• [Suas tarefas]:
**1)** Segundo o trecho sobre literatura de viagem, em que século essa literatura constituiu importante filão das letras?
**2)** Liste todos os verbos conjugados no pretérito imperfeito do indicativo que aparecem no trecho sobre literatura de viagem.
**3)** Dê continuidade ao trecho sobre literatura de viagem a partir da última frase apresentada.

• [Trecho selecionado]:
LITERATURA
DE VIAGEM:
DE VIAGEM:
O REVERSO
por Cid Seixas
A chamada literatura de viagem constituiu importante filão das letras no século XVI, quando homens de educação formal e algumas luzes de saber que ousavam a aventura marítima escreviam mirabolantes relatos para contar a sua viagem pelo desconhecido. Os olhos maravilhados pelo novo, descoberto em terras desconhecidas, viam ainda mais maravilhas. E os relatos dos viajantes tornavam o mundo recém-descoberto ainda mais fantástico. Os portugueses produziram páginas inesquecíveis, incluindo a Viagem trágico-marítima e a Peregrinação, de Fernão Mendes Pinto, sendo esta última uma leitura de grande público até o século passado.

• [Dados apresentados]:

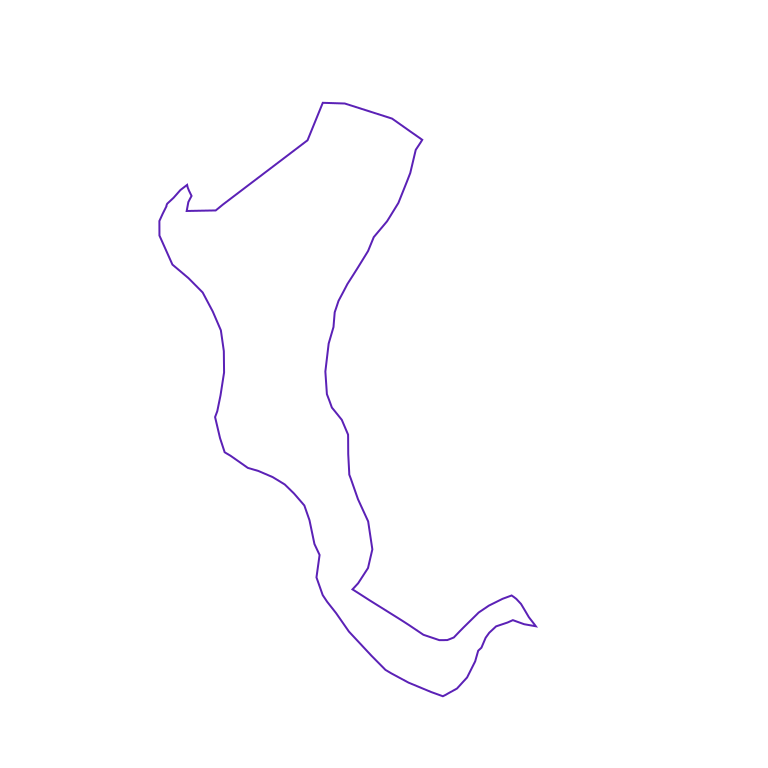 outline of Caico/Millet, Anse-la-Raye, Saint Lucia, rotated 137°
{"feature_id": "8701671B86605125061107", "entity_name": "Caico/Millet", "entity_type": "district", "adm_level": 2, "iso_a3": "LCA", "parent_name": "Saint Lucia", "parent_adm1": "Anse-la-Raye", "projection": "robinson", "projection_center": [-60.992, 13.921], "detail": "fine", "context": "isolated", "style": "outline", "palette": "violet", "viewbox_px": 768, "rotation_deg": 137, "n_neighbors": 0, "source": "geoboundaries", "source_scale": "gbopen_adm2", "svg_char_len": 1942}
<svg xmlns="http://www.w3.org/2000/svg" viewBox="0 0 768 768"><g transform="rotate(137 384 384)"><path d="M457.3,615.6L454.8,594.7L454.2,574.6L459.8,553.8L466.7,534.5L478.7,517.3L493.1,501.5L511.3,487.2L524.5,477.8L530.1,475.0L540.8,456.3L547.1,442.7L545.2,436.3L540.8,415.5L535.2,406.1L528.9,391.8L525.1,378.2L524.5,365.3L525.1,349.5L531.4,335.2L544.0,314.4L547.7,302.9L565.3,288.6L572.8,271.4L574.1,263.5L575.3,249.1L578.5,226.9L578.5,193.9L577.9,173.9L576.0,167.4L569.7,148.8L559.6,126.6L553.9,115.5L550.9,114.6L547.8,113.9L538.3,111.5L529.8,112.2L523.4,112.7L506.4,119.0L505.3,119.7L497.0,124.7L492.6,124.7L482.7,129.1L477.7,130.1L476.7,130.3L467.3,130.3L461.8,127.8L456.3,125.3L450.8,123.4L448.6,119.1L445.3,112.7L438.2,103.3L437.9,105.8L437.1,114.6L435.5,121.8L433.8,129.7L433.8,136.6L434.3,139.6L434.9,142.3L440.4,144.6L443.7,146.0L458.5,150.4L470.6,152.3L473.3,152.2L492.1,151.7L496.8,151.5L505.8,151.0L509.7,152.5L512.4,153.6L518.2,158.9L526.2,173.7L530.1,190.5L531.7,196.9L533.4,203.4L542.1,235.8L545.2,248.0L547.1,255.3L542.7,255.6L538.8,255.9L521.2,260.3L513.8,265.3L505.3,271.0L489.3,294.3L481.6,317.5L472.8,337.5L471.2,341.4L469.9,342.9L458.0,357.1L446.4,369.7L444.8,371.5L439.3,386.6L438.4,399.0L438.2,402.3L435.3,409.1L432.7,415.5L418.4,433.1L413.8,437.0L396.9,451.3L382.1,460.1L376.5,465.2L371.1,470.1L366.8,472.4L360.6,475.8L351.0,479.1L342.5,482.1L332.7,484.6L323.2,487.1L305.0,492.1L291.3,498.4L270.9,500.9L267.5,501.8L250.0,506.6L229.4,516.3L220.9,520.4L201.1,533.6L192.8,535.6L189.5,536.5L192.5,550.6L197.1,572.6L207.7,591.5L221.4,615.9L237.0,631.4L273.7,614.4L379.3,625.1L388.7,625.7L400.6,636.4L410.3,645.1L403.0,650.5L399.7,651.7L396.5,652.8L395.4,656.3L394.8,658.3L394.0,660.4L393.5,661.7L392.2,663.9L400.6,664.7L410.9,663.7L419.6,663.7L420.5,663.3L421.4,662.9L421.8,662.4L429.6,659.5L437.1,656.4L447.0,645.7L451.1,633.7L455.5,620.9L456.9,616.8L457.3,615.6Z" fill="none" stroke="#5b21b6" stroke-width="2"/></g></svg>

• [Respostas escritas]:
**1)** No século XVI.

**2)** ousavam, escreviam, viam, tornavam

**3)**
Mas
este filão de relatos, ora produzidos por simples cronistas, ora por
ficcionistas nascidos por exigência da tarefa de dizer o indizível, deixou
rastros notáveis na literatura europeia. Escritores criativos tomaram o filão
como pretexto de inventos exemplares, como As viagens de Gulliver ou mesmo Alice no país das maravilhas. A realidade maravilhosa autorizou a
imaginação a passear por lugares inventados.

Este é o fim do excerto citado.